(Text section Opens)
And, yes, we not only leave the keys in the car when we shop in the General Store, we leave the car running outside when we go into the Post Office to check our box. (Brooklin, Maine)
The woods are alive with the sound of … grunting. We seem to have more than our usual share of Red-Breasted Nuthatches that have decided to stay here this winter. They complain about everything, including each other.
Their favorite “song” sounds like a series of guttural notes made by a kazoo: “Aank-Ennk, Aank-Ennk.” Red-Breasted Nuthatches and White-Breasted Nuthatches (which we also have) get their first names from their color and their last names from their habit of “hatching” nuts into tree crevices so that they can jack-hammer the tough food open with their bills.
A group of these grumpy birds is called a “Jar of Nuthatches.” Why? No one seems to know. Maybe it’s because their sounds are so jarring. (Brooklin, Maine)
We’re having a remarkably mild October, which has enabled our wild Honey Bees to continue performing their Summer jobs. Here, in yesterday afternoon’s sun and shadow, worker bees busily mine Yellow Hawkweed for pollen and nectar.
(Text section Closes)
(Extracted entries Opens)
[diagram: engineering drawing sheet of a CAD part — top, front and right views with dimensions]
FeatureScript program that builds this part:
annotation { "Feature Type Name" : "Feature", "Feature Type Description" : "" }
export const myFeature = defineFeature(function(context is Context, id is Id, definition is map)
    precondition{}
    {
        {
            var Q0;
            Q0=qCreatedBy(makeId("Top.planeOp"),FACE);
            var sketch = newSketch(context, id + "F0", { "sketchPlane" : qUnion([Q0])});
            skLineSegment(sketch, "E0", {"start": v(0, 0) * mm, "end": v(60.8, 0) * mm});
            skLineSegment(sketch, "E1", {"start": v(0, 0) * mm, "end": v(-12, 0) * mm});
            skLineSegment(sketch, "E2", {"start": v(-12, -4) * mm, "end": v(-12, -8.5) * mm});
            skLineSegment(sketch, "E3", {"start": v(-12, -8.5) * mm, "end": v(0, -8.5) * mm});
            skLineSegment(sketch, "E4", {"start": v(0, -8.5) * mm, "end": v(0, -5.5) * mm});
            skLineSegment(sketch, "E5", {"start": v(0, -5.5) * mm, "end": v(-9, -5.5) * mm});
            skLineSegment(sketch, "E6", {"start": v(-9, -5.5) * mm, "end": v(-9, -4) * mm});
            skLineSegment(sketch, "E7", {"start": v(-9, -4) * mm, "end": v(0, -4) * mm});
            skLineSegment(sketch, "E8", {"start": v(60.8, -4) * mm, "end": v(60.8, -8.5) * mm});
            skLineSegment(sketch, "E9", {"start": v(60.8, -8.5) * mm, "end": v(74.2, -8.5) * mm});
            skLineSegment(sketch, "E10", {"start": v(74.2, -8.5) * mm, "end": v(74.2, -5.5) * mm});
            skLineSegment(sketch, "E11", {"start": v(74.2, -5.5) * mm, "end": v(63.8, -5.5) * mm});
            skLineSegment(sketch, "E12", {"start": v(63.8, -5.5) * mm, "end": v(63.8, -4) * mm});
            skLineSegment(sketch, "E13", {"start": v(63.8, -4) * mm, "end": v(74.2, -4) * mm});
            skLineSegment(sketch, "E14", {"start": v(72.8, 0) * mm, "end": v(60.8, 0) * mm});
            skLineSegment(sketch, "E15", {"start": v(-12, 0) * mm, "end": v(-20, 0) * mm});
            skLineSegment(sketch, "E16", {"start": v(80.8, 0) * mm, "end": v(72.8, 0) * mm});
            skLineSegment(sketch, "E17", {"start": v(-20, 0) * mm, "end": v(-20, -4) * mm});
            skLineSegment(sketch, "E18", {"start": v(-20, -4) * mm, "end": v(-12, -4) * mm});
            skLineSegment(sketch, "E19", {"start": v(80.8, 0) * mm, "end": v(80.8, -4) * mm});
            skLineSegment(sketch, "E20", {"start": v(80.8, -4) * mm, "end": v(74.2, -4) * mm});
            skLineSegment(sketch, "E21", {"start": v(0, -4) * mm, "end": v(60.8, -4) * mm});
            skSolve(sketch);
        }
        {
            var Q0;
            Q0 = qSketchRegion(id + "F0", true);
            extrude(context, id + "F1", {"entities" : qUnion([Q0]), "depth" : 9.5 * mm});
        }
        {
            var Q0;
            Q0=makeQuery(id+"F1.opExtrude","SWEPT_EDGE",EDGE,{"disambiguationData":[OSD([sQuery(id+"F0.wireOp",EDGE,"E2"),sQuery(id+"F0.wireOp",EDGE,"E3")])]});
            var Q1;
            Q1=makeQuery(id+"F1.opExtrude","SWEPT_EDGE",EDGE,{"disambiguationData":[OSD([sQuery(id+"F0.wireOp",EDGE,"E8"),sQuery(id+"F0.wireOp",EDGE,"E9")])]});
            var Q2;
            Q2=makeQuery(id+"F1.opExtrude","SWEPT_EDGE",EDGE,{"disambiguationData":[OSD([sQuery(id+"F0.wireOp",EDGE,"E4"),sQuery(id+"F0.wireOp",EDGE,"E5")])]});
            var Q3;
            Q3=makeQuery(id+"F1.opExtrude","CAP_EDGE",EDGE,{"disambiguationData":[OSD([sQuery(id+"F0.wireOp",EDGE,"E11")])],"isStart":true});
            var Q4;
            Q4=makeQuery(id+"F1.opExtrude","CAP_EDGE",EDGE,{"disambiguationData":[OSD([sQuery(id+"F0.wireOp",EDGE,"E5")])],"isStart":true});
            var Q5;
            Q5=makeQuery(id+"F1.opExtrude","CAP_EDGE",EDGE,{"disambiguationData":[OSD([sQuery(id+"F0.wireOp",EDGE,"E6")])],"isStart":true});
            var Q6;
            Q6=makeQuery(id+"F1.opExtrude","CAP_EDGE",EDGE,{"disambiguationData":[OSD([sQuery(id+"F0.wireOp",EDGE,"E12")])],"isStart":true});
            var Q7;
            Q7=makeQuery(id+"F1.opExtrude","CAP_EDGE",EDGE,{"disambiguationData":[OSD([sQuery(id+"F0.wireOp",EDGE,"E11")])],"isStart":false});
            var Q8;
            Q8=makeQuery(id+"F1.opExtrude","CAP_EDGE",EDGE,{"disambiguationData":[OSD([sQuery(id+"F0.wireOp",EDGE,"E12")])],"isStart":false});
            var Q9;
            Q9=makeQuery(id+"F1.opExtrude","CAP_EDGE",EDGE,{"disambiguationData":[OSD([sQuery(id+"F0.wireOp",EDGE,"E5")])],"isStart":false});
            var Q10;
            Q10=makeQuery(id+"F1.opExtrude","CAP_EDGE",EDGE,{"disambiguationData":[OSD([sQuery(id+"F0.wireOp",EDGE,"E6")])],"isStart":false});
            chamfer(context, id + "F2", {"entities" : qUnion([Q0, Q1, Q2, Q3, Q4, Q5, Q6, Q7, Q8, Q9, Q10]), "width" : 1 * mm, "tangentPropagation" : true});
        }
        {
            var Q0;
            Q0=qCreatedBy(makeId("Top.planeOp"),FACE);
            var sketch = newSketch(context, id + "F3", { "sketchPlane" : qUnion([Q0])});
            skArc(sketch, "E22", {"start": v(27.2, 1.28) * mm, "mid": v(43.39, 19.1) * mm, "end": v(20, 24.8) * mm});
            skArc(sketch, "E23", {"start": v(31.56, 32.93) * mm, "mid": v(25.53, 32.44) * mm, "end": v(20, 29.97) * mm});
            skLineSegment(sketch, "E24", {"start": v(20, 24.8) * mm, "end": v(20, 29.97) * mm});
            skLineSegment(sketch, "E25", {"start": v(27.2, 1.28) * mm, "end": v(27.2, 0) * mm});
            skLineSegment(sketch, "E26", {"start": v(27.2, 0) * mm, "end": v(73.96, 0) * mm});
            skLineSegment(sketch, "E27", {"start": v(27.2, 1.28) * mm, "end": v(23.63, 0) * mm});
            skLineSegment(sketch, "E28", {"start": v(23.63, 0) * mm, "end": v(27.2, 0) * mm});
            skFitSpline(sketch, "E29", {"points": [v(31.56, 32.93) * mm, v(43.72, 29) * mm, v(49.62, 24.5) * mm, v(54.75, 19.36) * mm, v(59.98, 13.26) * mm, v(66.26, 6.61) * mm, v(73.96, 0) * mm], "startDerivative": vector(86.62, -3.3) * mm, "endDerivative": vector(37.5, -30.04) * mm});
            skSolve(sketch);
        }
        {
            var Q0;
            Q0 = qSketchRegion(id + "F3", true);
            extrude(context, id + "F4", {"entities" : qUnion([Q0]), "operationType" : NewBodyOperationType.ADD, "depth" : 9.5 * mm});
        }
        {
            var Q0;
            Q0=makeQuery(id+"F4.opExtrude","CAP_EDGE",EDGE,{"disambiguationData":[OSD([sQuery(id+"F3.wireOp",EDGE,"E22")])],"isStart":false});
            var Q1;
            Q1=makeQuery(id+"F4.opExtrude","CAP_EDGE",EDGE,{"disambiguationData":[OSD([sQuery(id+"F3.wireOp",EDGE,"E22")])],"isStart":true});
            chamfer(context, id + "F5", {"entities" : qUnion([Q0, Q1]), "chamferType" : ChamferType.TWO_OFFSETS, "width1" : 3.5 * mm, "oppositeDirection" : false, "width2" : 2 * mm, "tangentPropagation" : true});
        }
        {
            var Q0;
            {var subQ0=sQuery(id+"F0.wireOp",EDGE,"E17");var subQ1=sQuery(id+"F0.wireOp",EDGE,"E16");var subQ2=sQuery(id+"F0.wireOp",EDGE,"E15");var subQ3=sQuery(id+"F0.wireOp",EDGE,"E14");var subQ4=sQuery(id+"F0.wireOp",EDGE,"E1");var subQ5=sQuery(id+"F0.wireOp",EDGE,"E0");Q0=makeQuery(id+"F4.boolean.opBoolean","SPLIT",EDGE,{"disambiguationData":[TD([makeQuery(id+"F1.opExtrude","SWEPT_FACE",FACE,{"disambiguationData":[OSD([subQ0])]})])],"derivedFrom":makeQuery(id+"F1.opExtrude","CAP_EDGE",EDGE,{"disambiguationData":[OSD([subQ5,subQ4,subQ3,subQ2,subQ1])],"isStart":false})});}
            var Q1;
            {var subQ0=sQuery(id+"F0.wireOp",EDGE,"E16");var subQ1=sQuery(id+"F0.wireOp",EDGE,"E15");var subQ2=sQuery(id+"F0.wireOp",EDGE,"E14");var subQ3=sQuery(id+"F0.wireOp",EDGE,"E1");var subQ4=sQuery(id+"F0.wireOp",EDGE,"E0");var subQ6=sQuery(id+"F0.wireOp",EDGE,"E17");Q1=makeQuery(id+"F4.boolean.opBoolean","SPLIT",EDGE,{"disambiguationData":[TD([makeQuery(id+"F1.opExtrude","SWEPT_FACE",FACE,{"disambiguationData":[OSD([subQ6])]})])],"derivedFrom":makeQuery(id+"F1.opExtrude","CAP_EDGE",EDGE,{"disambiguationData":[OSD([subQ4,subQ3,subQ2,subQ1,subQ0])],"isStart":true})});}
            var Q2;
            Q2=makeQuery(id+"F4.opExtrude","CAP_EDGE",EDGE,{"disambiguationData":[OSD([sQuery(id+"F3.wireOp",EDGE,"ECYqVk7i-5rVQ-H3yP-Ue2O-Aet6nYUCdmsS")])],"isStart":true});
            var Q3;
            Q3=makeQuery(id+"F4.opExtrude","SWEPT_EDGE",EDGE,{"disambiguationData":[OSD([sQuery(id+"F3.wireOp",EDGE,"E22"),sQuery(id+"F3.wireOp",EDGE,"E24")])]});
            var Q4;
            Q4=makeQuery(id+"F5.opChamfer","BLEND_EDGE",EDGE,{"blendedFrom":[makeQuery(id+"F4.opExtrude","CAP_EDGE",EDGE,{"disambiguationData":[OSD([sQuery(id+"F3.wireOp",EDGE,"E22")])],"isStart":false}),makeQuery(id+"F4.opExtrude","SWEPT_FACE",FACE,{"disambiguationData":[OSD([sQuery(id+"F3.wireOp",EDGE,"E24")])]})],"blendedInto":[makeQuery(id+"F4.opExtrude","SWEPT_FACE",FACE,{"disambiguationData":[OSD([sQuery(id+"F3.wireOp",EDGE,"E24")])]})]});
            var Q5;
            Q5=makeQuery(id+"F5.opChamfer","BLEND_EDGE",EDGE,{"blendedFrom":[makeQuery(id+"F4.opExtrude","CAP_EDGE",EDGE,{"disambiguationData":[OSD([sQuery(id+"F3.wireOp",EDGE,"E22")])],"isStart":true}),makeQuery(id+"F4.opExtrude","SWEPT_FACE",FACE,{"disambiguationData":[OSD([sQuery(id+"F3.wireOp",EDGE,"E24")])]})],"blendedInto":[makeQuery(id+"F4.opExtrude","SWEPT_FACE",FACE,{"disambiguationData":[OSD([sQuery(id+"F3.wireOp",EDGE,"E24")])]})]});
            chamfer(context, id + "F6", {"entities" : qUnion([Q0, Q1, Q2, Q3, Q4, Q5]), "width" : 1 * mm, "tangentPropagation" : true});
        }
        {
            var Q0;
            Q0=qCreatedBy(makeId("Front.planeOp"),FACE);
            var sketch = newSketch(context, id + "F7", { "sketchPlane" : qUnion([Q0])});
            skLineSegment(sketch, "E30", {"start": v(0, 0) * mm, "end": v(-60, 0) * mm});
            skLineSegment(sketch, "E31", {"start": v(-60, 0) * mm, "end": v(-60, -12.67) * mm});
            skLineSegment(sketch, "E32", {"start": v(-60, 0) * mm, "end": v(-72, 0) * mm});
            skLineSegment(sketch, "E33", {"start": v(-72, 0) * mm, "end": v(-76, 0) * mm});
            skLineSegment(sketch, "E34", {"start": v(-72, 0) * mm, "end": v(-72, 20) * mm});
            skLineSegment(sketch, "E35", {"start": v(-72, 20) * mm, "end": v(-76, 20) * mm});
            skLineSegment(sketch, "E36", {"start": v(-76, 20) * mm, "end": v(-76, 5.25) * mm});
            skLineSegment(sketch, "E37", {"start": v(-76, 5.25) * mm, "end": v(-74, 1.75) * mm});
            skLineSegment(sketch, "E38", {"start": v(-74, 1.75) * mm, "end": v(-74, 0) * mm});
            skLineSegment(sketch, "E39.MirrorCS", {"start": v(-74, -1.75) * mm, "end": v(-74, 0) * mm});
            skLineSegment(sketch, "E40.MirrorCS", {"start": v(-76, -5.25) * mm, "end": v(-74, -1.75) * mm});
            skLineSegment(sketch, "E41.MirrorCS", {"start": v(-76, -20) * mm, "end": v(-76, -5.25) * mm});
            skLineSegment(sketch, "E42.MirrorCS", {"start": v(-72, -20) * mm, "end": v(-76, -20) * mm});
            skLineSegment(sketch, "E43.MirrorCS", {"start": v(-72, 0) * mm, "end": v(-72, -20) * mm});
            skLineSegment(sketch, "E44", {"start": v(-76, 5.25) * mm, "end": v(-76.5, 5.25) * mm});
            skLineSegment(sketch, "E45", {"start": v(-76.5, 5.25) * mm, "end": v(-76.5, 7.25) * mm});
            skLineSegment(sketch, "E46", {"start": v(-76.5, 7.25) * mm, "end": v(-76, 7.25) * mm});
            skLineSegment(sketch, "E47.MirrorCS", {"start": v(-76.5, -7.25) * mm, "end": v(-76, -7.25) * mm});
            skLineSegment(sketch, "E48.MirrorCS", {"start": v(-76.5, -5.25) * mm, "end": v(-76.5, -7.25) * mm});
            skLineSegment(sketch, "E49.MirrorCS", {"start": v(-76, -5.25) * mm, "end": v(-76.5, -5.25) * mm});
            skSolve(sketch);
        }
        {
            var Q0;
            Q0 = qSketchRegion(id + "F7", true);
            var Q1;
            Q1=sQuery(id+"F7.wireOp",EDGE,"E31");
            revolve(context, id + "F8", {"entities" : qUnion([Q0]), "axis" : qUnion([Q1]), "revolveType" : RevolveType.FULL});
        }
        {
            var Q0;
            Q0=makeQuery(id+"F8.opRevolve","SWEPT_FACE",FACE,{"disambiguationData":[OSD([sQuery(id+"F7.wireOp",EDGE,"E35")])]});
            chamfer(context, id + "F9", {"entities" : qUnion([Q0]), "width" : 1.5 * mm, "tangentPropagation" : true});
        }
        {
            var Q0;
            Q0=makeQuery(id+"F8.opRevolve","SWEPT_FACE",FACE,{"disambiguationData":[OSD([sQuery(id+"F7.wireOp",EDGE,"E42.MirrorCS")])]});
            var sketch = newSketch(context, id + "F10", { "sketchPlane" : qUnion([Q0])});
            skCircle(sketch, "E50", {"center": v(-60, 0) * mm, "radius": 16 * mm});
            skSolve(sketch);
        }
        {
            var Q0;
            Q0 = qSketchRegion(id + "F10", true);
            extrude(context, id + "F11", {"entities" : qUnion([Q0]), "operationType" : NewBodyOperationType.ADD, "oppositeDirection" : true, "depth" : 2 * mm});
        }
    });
(Extracted entries Closes)
• Study questions:
a) List every kind of animal or plant named in the Maine notes.
b) Repeat the stretch of the Maine notes from "The woods are" through "with their bills.", word for word.
You won't need the lines for any of this.

• Answers to the exercises:
a)
- Red-Breasted Nuthatches
- White-Breasted Nuthatches
- Honey Bees
- Yellow Hawkweed

b)
The woods are alive with the sound of … grunting. We seem to have more than our usual share of Red-Breasted Nuthatches that have decided to stay here this winter. They complain about everything, including each other.
Their favorite “song” sounds like a series of guttural notes made by a kazoo: “Aank-Ennk, Aank-Ennk.” Red-Breasted Nuthatches and White-Breasted Nuthatches (which we also have) get their first names from their color and their last names from their habit of “hatching” nuts into tree crevices so that they can jack-hammer the tough food open with their bills.